Real-World Robotic Manipulation
DiG-Flow was validated on a multi-camera, dexterous-hand real robot setup executing four diverse manipulation tasks: stack-bowls, spray-plant, wipe-whiteboard, and sort-into-drawer. With only 50 human demonstrations per task, DiG-Flow improved whole-task and sub-task success rates uniformly, particularly on long-horizon tasks (e.g., sort-into-drawer: +8% whole task success).
Figure 4: Real robot setup with dual cameras and dexterous hand, executing complex manipulation benchmarks.
Figure 5: Qualitative multi-step rollouts by π0.5-DiG in diverse manipulation tasks, showcasing robust behavior under open-loop execution.
Distribution shift experiments (background/sensor changes and human interference) induced severe degradation in baseline models, while DiG-Flow maintained significantly higher robustness in both success rate and error pattern stability.
Figure 6: Testing robustness under background changes and real-time human interference, DiG-Flow sustains policy alignment and generalization.
Design Analysis
Ablation studies underscore the importance of using Wasserstein-based geometric discrepancy in gating and feature modulation. Alternative measures (cosine, MMD) yield moderate gains but are consistently inferior. Fixed or random gating strategies degrade long-horizon task performance substantially (−12 to −16%), compared to discrepancy-guided transport gating.
Hyperparameter analysis validates method robustness with respect to most choices, provided residual strength and gating temperature are coordinated to keep effective step size moderate. Empirical monitoring of transport cost demonstrates non-trivial stabilization, confirming that the discrepancy acts as a discriminative signal rather than a loss term to be minimized outright.
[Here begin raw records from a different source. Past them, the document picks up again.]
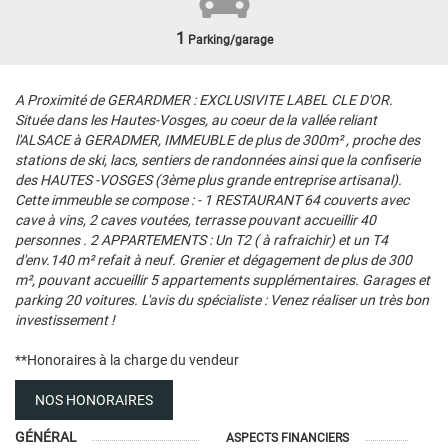
1
Parking/garage
A Proximité de GERARDMER : EXCLUSIVITE LABEL CLE D'OR.
Située dans les Hautes-Vosges, au coeur de la vallée reliant
l'ALSACE à GERADMER, IMMEUBLE de plus de 300m² , proche des
stations de ski, lacs, sentiers de randonnées ainsi que la confiserie
des HAUTES -VOSGES (3ème plus grande entreprise artisanal).
Cette immeuble se compose : - 1 RESTAURANT 64 couverts avec
cave à vins, 2 caves voutées, terrasse pouvant accueillir 40
personnes . 2 APPARTEMENTS : Un T2 ( à rafraichir) et un T4
d'env.140 m² refait à neuf. Grenier et dégagement de plus de 300
m², pouvant accueillir 5 appartements supplémentaires. Garages et
parking 20 voitures. L'avis du spécialiste : Venez réaliser un très bon
investissement !
**
Honoraires à la charge du vendeur
NOS HONORAIRES
GÉNÉRAL
ASPECTS FINANCIERS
Implications and Future Directions
DiG-Flow presents a scalable, backbone-agnostic mechanism for enhancing VLA robustness against distributional drift, shortcut learning, and feature misalignment without altering core generative architectures. Theoretical characterization enables method extension to other domains with geometric action-observation misalignment. Potential future developments include integration with self-supervised or RL regimes, adoption of more robust discrepancy estimates, and deployment on higher-DoF platforms and other sensor modalities.
Conclusion
DiG-Flow introduces discrepancy-guided regularization for VLA models through optimal transport-based geometric signals, enabling more robust policy generation and enhanced resistance to spurious pattern exploitation. Both theoretical guarantees and extensive empirical evaluations in simulation and real-world environments substantiate its efficacy. The residual update mechanism and gating protocol allow non-intrusive integration, fostering generalizability and scalable deployment in robot learning systems.